Owen ceased to circle her. Standing in front of her, he looked her squarely in the face. “You have to be aware at all times.”

She dragged her gaze from his mouth to his eyes, and couldn’t help marveling that she had never been more aware of another person, a man, as she was of him. How could she have not known he was within five feet? The way her body hummed and her skin tingled, she should be able to detect him from across the city.

He pointed at his eyes. “Watch. Keep your eyes sharp. Head up.”

She nodded, her lips compressing as she focused on what he was saying, absorbing his advice. In the back of her mind Bloodsworth rose up like a childhood specter.

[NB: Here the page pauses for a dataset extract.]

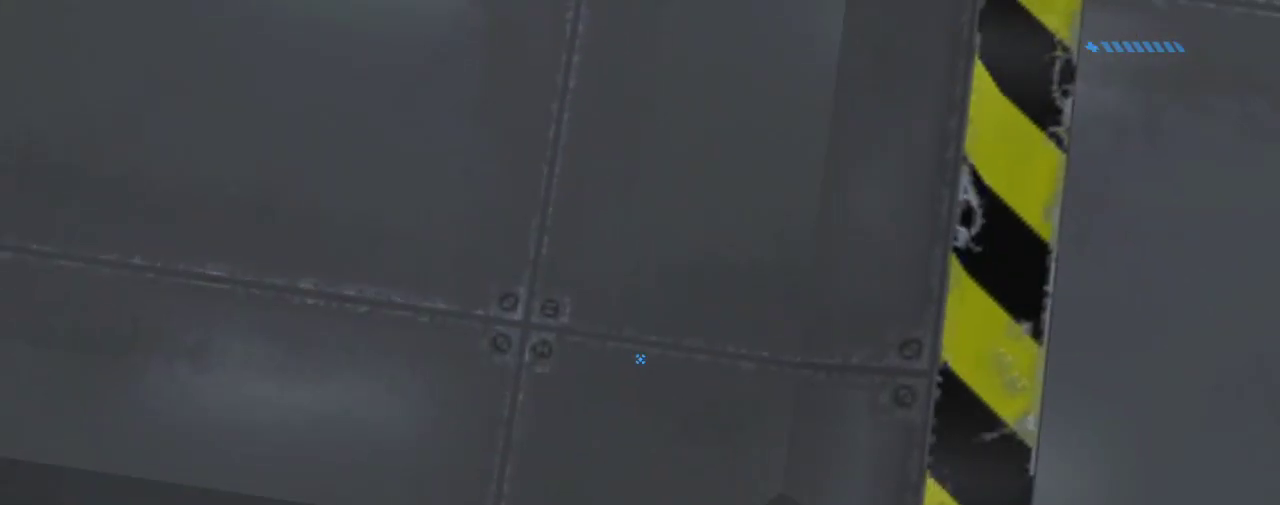
{"keys": ["ctrl", "s"], "mouse": [], "events": [[67, "w", "down"], [167, "d", "down"], [234, "w", "up"], [301, "d", "up"], [434, "s", "down"]]}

He continued. “Listen.” He motioned to his chest. “With everything, all of you, your very skin. Do you hear any sounds?” He lifted his hand to her chest, and she sucked in a sharp breath at the contact, the warmth, the solidness of his hand, the imprint of each strong finger burning into her. “Is there something that doesn’t belong? Do you hear nothing at all? Sometimes absolute silence tells you when danger is afoot, too.”

She inhaled another deep breath and struggled to focus on his words. On the air. In her surroundings. Beyond difficult when there was him. Everywhere. Swirling around her. Consuming her, filling her senses to the exclusion of all else.

She blinked, struggling to focus as he continued, “If you’re watchful, aware, the odds are much less that someone will target you. They will move on and look for easier prey.”

She wondered how he would respond if the villain they were discussing happened to be someone you were close to. Like a husband. Her stomach curled sickly at the thought and she shoved it away, refusing to give Bloodsworth such power over her.

“Close your eyes,” he commanded.

“What?”

He angled his head, repeating slowly, “Close. Your. Eyes.”

Nodding as though that were the most natural request, she closed her eyes, jamming them tightly shut.

He chuckled lightly. “At ease.”

She nodded again and let some of the tension ease away.

“Better.”

With her eyes closed, the sound of his voice was like a physical touch, and the hand that he pressed flat to her chest was a torment. She could feel his pulse, the very beat of his heart in rhythm with her own. Her breasts tightened against her bodice, tingling. Mortified, she prayed he did not notice.

A ragged breath left her when he dropped his hand. “I’m going to move away now. I want you to listen with your eyes shut. Raise your hand and point to the direction where you think I am. If you mark me, I’ll tell you.”

She nodded. Darkness swirled behind her eyelids. She strained to hear him. A whisper of fabric. The fall of a footstep. Nothing.

She lifted her arm uncertainly and pointed to her right. Nothing. Frowning, she lowered her arm. Another moment passed and she stretched out her arm straight in front of her. Again, silence. Apparently the instinct he wanted her to cultivate did not exist within her.

“Your instincts are better than that.” His disembodied voice whispered directly to her left, so close she was she certain she could touch him. She reached for him only to grope air. He had already moved. The man was like wind, moving without a sound.

Suddenly a fingertip stroked the bridge of her nose.

She made a growl of frustration, swiping at the hand, but it was already gone. She opened her eyes to find him directly in front of her. So close she could mark the darker ring of blue around his irises. The air trapped in her lungs to find him so close, his mouth once again there, hers for the taking.

She bit her bottom lip. His gaze dipped to her mouth, and heat swept up her neck to swallow her entire face. She held herself erect, stopping herself from leaning the half inch forward and pressing her mouth to his. The taste of him was still there from earlier, and she yearned for another sampling.